**REQUIRED WORK**
Extract the text lines from all of the records below word for word, leaving out the pictures.

****************

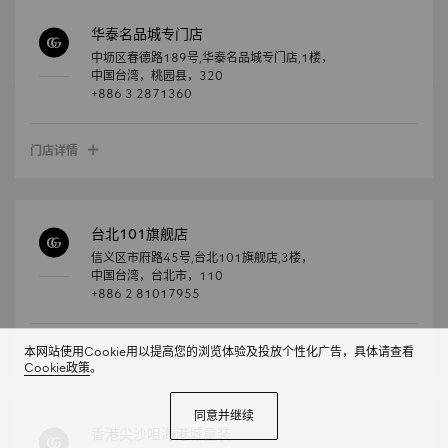
华泰名品城专门店
中坜区春德路189号,华泰名品城专门店,1楼，
中国台湾，
桃园县，
320
+886 3 2871360
门店详情
台北101旗舰店
信义区市府路45号,台北101旗舰店,3楼，
中国台湾，
台北市，
110
+886 2 81017955
门店详情
本网站使用Cookie用以提高您的浏览体验及投放个性化广告，具体请查看
Cookie政策
。
同意并继续
香港尖沙咀海港城童装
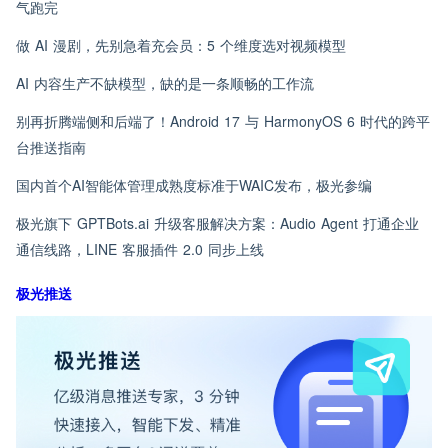
气跑完
做 AI 漫剧，先别急着充会员：5 个维度选对视频模型
AI 内容生产不缺模型，缺的是一条顺畅的工作流
别再折腾端侧和后端了！Android 17 与 HarmonyOS 6 时代的跨平
台推送指南
国内首个AI智能体管理成熟度标准于WAIC发布，极光参编
极光旗下 GPTBots.ai 升级客服解决方案：Audio Agent 打通企业
通信线路，LINE 客服插件 2.0 同步上线
极光推送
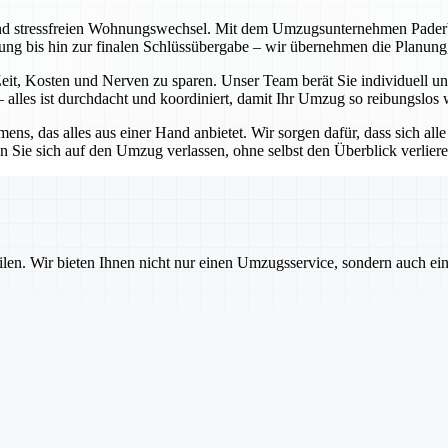
nd stressfreien Wohnungswechsel. Mit dem Umzugsunternehmen Paderborn
atung bis hin zur finalen Schlüssübergabe – wir übernehmen die Planu
it, Kosten und Nerven zu sparen. Unser Team berät Sie individuell und
alles ist durchdacht und koordiniert, damit Ihr Umzug so reibungslos 
ns, das alles aus einer Hand anbietet. Wir sorgen dafür, dass sich all
 Sie sich auf den Umzug verlassen, ohne selbst den Überblick verlier
ilen. Wir bieten Ihnen nicht nur einen Umzugsservice, sondern auch ei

****************

**EXPECTED ANSWER**
华泰名品城专门店
中坜区春德路189号,华泰名品城专门店,1楼，
中国台湾，
桃园县，
320
+886 3 2871360
门店详情
台北101旗舰店
信义区市府路45号,台北101旗舰店,3楼，
中国台湾，
台北市，
110
+886 2 81017955
门店详情
本网站使用Cookie用以提高您的浏览体验及投放个性化广告，具体请查看
Cookie政策
。
同意并继续
香港尖沙咀海港城童装
气跑完
做 AI 漫剧，先别急着充会员：5 个维度选对视频模型
AI 内容生产不缺模型，缺的是一条顺畅的工作流
别再折腾端侧和后端了！Android 17 与 HarmonyOS 6 时代的跨平
台推送指南
国内首个AI智能体管理成熟度标准于WAIC发布，极光参编
极光旗下 GPTBots.ai 升级客服解决方案：Audio Agent 打通企业
通信线路，LINE 客服插件 2.0 同步上线
极光推送
nd stressfreien Wohnungswechsel. Mit dem Umzugsunternehmen Paderborn
atung bis hin zur finalen Schlüssübergabe – wir übernehmen die Planu
it, Kosten und Nerven zu sparen. Unser Team berät Sie individuell und
alles ist durchdacht und koordiniert, damit Ihr Umzug so reibungslos 
ns, das alles aus einer Hand anbietet. Wir sorgen dafür, dass sich all
 Sie sich auf den Umzug verlassen, ohne selbst den Überblick verlier
ilen. Wir bieten Ihnen nicht nur einen Umzugsservice, sondern auch ei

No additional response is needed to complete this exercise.